Brief: Repeat the listing that follows exactly. Pictures are not part of the copy.

*** Data shown Section Begins ***

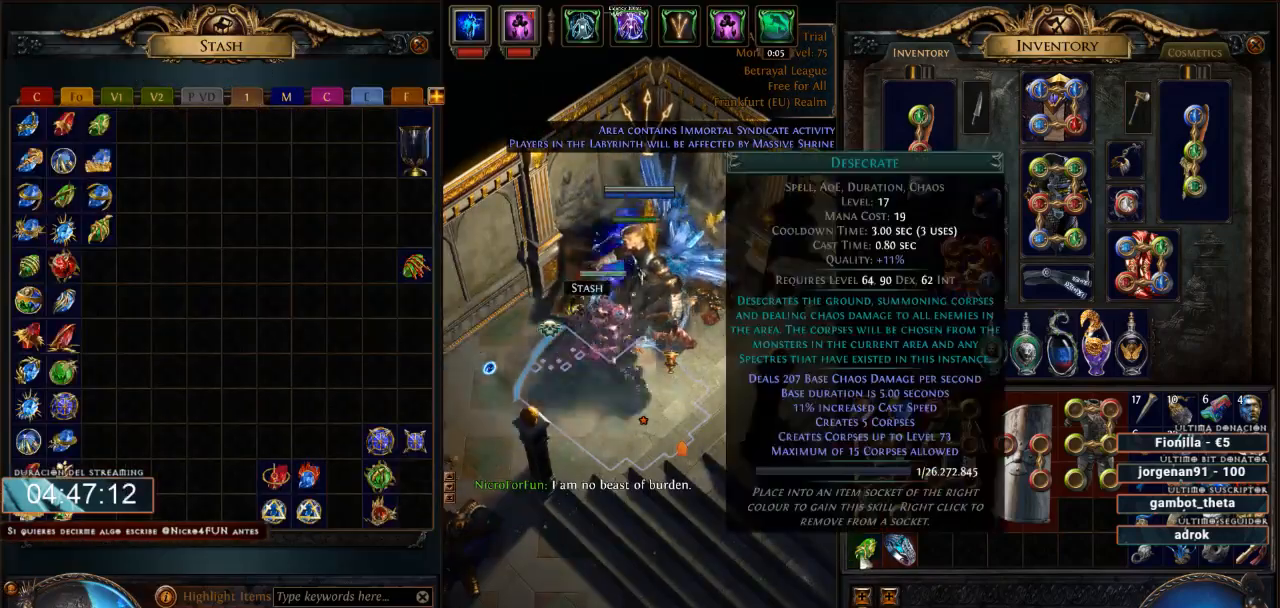
{"keys": ["ctrl"], "mouse": [], "events": [[100, "mouse_left", "down"], [167, "mouse_left", "up"]]}
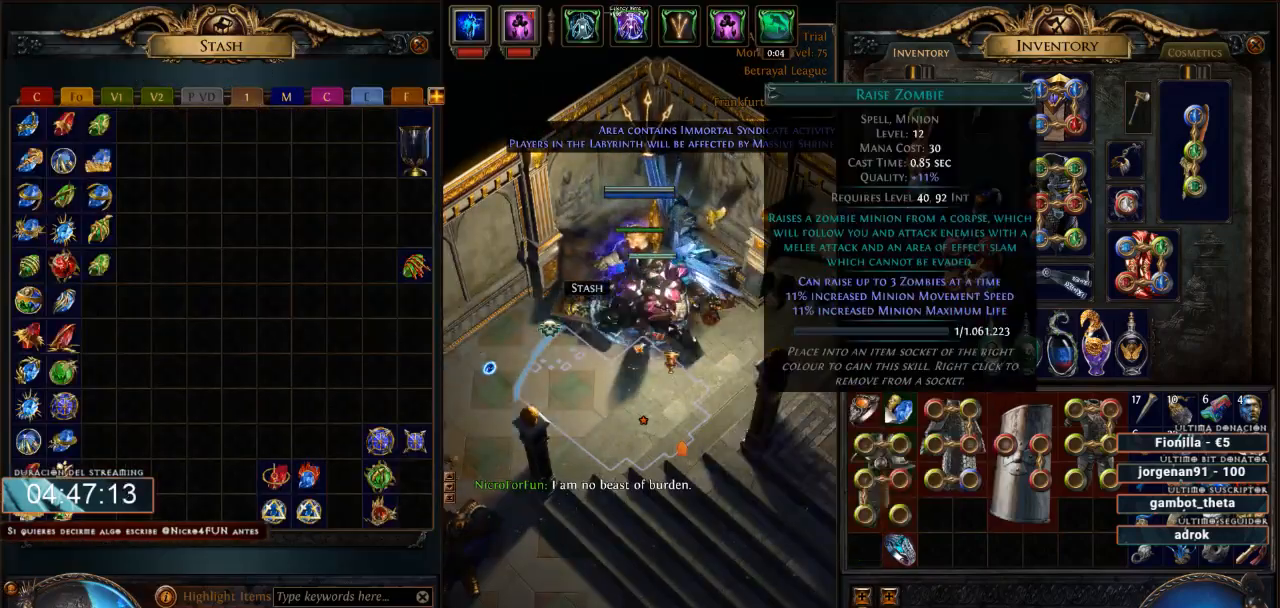
{"keys": ["ctrl"], "mouse": [], "events": [[233, "mouse_left", "down"], [333, "mouse_left", "up"]]}
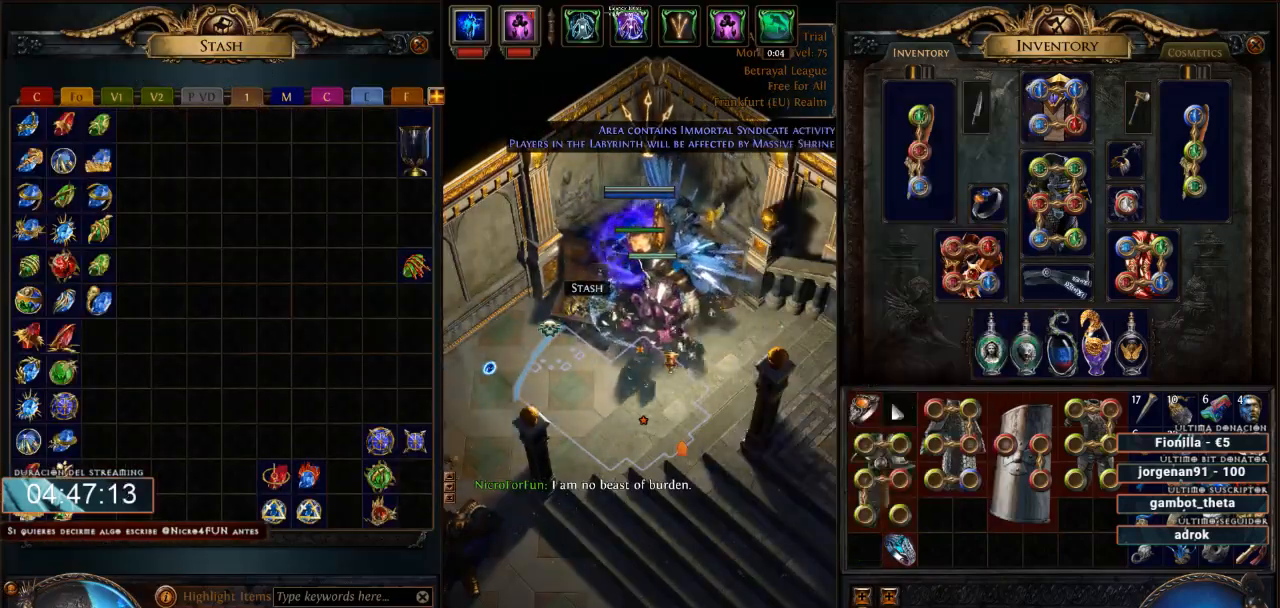
{"keys": [], "mouse": [], "events": [[300, "ctrl", "up"]]}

*** Data shown Section Ends ***

Exercise response:
{"keys": ["ctrl"], "mouse": [], "events": [[100, "mouse_left", "down"], [167, "mouse_left", "up"]]}
{"keys": ["ctrl"], "mouse": [], "events": [[233, "mouse_left", "down"], [333, "mouse_left", "up"]]}
{"keys": [], "mouse": [], "events": [[300, "ctrl", "up"]]}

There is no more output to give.